Dataset content
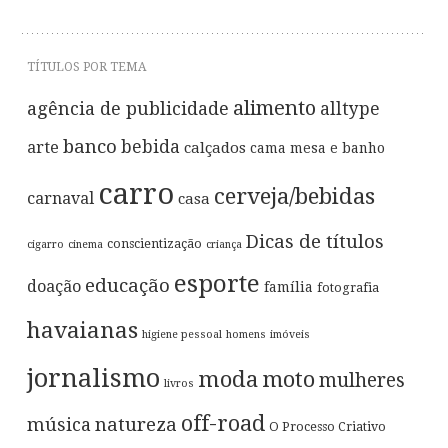
TÍTULOS POR TEMA
alimento
agência de publicidade
alltype
banco
bebida
arte
calçados
cama mesa e banho
carro
cerveja/bebidas
carnaval
casa
Dicas de títulos
conscientização
cigarro
cinema
criança
esporte
educação
doação
família
fotografia
havaianas
higiene pessoal
homens
imóveis
jornalismo
moda
moto
mulheres
livros
off-road
música
natureza
O Processo Criativo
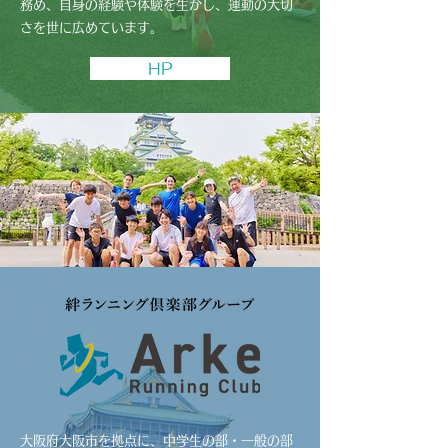
務め、自身の経験や体験を生かし、運動の大切
さを世に広めています。
HP
大阪府大阪市を拠点に、中学生の部・一般の部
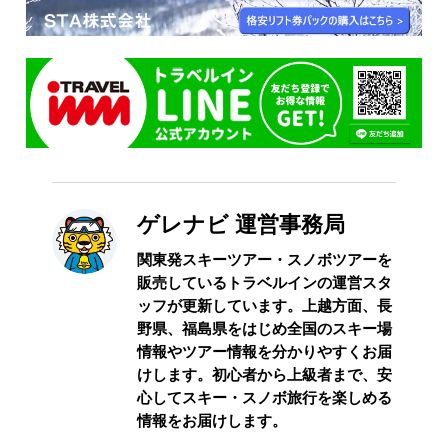
ゲレナビ 運営事務局
関東発スキーツアー・スノボツアーを
販売しているトラベルインの運営スタ
ッフが更新しています。上越方面、長
野県、福島県をはじめ全国のスキー場
情報やツアー情報を分かりやすくお届
けします。初心者から上級者まで、安
心してスキー・スノボ旅行を楽しめる
情報をお届けします。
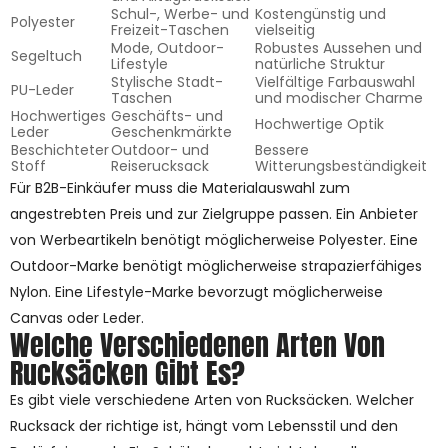
Schul-, Werbe- und
Kostengünstig und
Polyester
Freizeit-Taschen
vielseitig
Mode, Outdoor-
Robustes Aussehen und
Segeltuch
Lifestyle
natürliche Struktur
Stylische Stadt-
Vielfältige Farbauswahl
PU-Leder
Taschen
und modischer Charme
Hochwertiges
Geschäfts- und
Hochwertige Optik
Leder
Geschenkmärkte
Beschichteter
Outdoor- und
Bessere
Stoff
Reiserucksack
Witterungsbeständigkeit
Für B2B-Einkäufer muss die Materialauswahl zum
angestrebten Preis und zur Zielgruppe passen. Ein Anbieter
von Werbeartikeln benötigt möglicherweise Polyester. Eine
Outdoor-Marke benötigt möglicherweise strapazierfähiges
Nylon. Eine Lifestyle-Marke bevorzugt möglicherweise
Canvas oder Leder.
Welche Verschiedenen Arten Von
Rucksäcken Gibt Es?
Es gibt viele verschiedene Arten von Rucksäcken. Welcher
Rucksack der richtige ist, hängt vom Lebensstil und den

About this exercise
Copy every line of the records above that contains "Rucksäcken".

Solution
Rucksäcken Gibt Es?
Es gibt viele verschiedene Arten von Rucksäcken. Welcher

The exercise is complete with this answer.